What appears from the first line of the records below through the line containing "手陷起迟知水肿，手陷随起气使然。朝宽暮肿血亏损，暮宽朝肿气虚传。" must be reproduced verbatim.

▶ **DATA PROVIDED**
──────

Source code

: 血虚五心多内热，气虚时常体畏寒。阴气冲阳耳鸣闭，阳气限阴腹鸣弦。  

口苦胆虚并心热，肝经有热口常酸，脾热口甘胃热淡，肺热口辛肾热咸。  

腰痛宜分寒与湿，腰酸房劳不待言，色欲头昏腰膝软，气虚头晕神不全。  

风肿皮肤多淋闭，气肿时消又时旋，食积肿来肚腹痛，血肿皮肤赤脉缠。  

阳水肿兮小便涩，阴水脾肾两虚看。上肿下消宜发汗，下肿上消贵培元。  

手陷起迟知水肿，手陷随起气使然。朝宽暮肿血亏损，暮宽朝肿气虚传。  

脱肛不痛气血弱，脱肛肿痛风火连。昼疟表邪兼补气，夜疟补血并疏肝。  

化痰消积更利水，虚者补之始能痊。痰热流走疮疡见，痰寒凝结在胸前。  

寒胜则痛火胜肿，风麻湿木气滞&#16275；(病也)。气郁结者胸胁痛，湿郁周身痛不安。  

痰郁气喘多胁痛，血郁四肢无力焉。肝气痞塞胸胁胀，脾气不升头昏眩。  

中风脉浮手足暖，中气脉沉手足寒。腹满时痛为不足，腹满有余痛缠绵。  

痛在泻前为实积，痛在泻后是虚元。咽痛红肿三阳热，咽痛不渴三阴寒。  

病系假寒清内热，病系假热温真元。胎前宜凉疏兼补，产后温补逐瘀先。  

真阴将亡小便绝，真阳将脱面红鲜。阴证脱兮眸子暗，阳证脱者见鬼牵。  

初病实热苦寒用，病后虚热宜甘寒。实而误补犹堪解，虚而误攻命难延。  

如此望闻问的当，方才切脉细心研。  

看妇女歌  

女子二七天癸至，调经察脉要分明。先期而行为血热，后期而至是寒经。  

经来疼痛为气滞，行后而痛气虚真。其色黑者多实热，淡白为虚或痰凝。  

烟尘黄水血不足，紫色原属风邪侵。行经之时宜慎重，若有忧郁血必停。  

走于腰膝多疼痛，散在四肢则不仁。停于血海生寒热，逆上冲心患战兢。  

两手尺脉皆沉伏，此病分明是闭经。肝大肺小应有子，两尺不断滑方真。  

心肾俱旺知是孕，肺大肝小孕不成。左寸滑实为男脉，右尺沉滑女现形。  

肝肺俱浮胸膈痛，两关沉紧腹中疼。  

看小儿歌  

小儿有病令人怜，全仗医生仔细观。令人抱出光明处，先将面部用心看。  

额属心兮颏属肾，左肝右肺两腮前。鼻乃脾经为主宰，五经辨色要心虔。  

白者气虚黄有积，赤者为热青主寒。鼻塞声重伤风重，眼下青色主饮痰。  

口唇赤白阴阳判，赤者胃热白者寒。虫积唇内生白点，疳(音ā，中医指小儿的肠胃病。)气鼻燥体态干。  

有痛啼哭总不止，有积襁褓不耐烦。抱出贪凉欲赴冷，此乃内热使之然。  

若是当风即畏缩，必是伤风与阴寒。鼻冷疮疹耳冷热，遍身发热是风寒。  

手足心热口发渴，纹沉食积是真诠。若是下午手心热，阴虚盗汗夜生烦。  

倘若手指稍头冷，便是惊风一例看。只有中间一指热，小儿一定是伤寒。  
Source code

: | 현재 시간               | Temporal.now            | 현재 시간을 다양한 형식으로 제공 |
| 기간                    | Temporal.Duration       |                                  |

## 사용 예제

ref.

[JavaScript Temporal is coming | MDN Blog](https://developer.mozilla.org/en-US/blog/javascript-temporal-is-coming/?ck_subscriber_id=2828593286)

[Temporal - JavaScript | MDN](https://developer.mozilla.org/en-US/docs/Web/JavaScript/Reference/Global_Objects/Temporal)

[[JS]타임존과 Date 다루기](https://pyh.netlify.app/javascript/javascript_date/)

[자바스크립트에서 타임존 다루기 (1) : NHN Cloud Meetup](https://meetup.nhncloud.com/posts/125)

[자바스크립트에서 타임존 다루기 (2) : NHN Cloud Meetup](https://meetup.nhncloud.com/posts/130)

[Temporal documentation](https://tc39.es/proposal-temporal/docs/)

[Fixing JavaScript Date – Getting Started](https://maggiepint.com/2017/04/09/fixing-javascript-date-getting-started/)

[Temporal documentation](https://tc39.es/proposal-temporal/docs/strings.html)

──────

▶ **ANSWER BELOW**
Source code

: 血虚五心多内热，气虚时常体畏寒。阴气冲阳耳鸣闭，阳气限阴腹鸣弦。  

口苦胆虚并心热，肝经有热口常酸，脾热口甘胃热淡，肺热口辛肾热咸。  

腰痛宜分寒与湿，腰酸房劳不待言，色欲头昏腰膝软，气虚头晕神不全。  

风肿皮肤多淋闭，气肿时消又时旋，食积肿来肚腹痛，血肿皮肤赤脉缠。  

阳水肿兮小便涩，阴水脾肾两虚看。上肿下消宜发汗，下肿上消贵培元。  

手陷起迟知水肿，手陷随起气使然。朝宽暮肿血亏损，暮宽朝肿气虚传。  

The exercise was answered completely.